The wildness hasn't been much of a deterrent. Zumaya's ERA is 1.76, and to go along with his curveball, he refined a changeup that dances along at 90 mph and causes Tigers starter Kenny Rogers – he of the 85-mph fastball – to shrug his shoulders.

More than that, Zumaya's return energized Detroit, which is 17-11 since his first game June 20. Along with Fernando Rodney, Zumaya has injected a listless bullpen with the kind of verve manager Jim Leyland appreciates.

"He's throwing the (expletive) out of the ball," Leyland said.

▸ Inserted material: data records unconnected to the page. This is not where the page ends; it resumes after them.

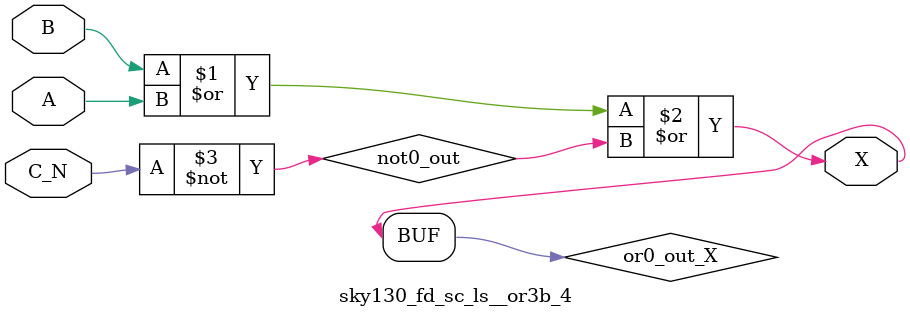
<source format=v>
/*
 * Copyright 2020 The SkyWater PDK Authors
 *
 * Licensed under the Apache License, Version 2.0 (the "License");
 * you may not use this file except in compliance with the License.
 * You may obtain a copy of the License at
 *
 *     https://www.apache.org/licenses/LICENSE-2.0
 *
 * Unless required by applicable law or agreed to in writing, software
 * distributed under the License is distributed on an "AS IS" BASIS,
 * WITHOUT WARRANTIES OR CONDITIONS OF ANY KIND, either express or implied.
 * See the License for the specific language governing permissions and
 * limitations under the License.
 *
 * SPDX-License-Identifier: Apache-2.0
*/


`ifndef SKY130_FD_SC_LS__OR3B_4_FUNCTIONAL_V
`define SKY130_FD_SC_LS__OR3B_4_FUNCTIONAL_V

/**
 * or3b: 3-input OR, first input inverted.
 *
 * Verilog simulation functional model.
 */

`timescale 1ns / 1ps
`default_nettype none

`celldefine
module sky130_fd_sc_ls__or3b_4 (
    X  ,
    A  ,
    B  ,
    C_N
);

    // Module ports
    output X  ;
    input  A  ;
    input  B  ;
    input  C_N;

    // Local signals
    wire not0_out ;
    wire or0_out_X;

    //  Name  Output     Other arguments
    not not0 (not0_out , C_N            );
    or  or0  (or0_out_X, B, A, not0_out );
    buf buf0 (X        , or0_out_X      );

endmodule
`endcelldefine

`default_nettype wire
`endif  // SKY130_FD_SC_LS__OR3B_4_FUNCTIONAL_V

</source>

He had nightmares. Doctors gave Zumaya some Ambien because he wasn't sleeping well after the surgery, and it gave him the most vivid dreams. In one of them, he was playing catch. He would rear back, lurch all 6-foot-3 and 220 pounds of him forward and the ball would whimper out of his arm.

"I can't throw the ball soft," Zumaya said. "I really have to throw the ball hard to feel right."

Quite the Catch-22, huh? Zumaya's wants and needs are diametrically opposed. Instinct tells him to hit 100 mph, look at the radar gun, celebrate when the hitter can't catch up to it. Reality says that a man's arm can take only so much, and that even though Zumaya's injuries all deserve a freakish tag, they happened nonetheless, and proved his fragility.

"I don't think he'll ever be different," Leyland said. "I would be shocked. It's not in his makeup. I think he'll learn. I think he'll get better. But I don't think he'll be different. He's always going to be a real aggressive, tough, hard-nosed guy."

Zumaya nodded. Yeah, his manager knows him well. He's not going to stop, not today, not tomorrow, not ever. Not until his arm goes pcccccccccchhhh.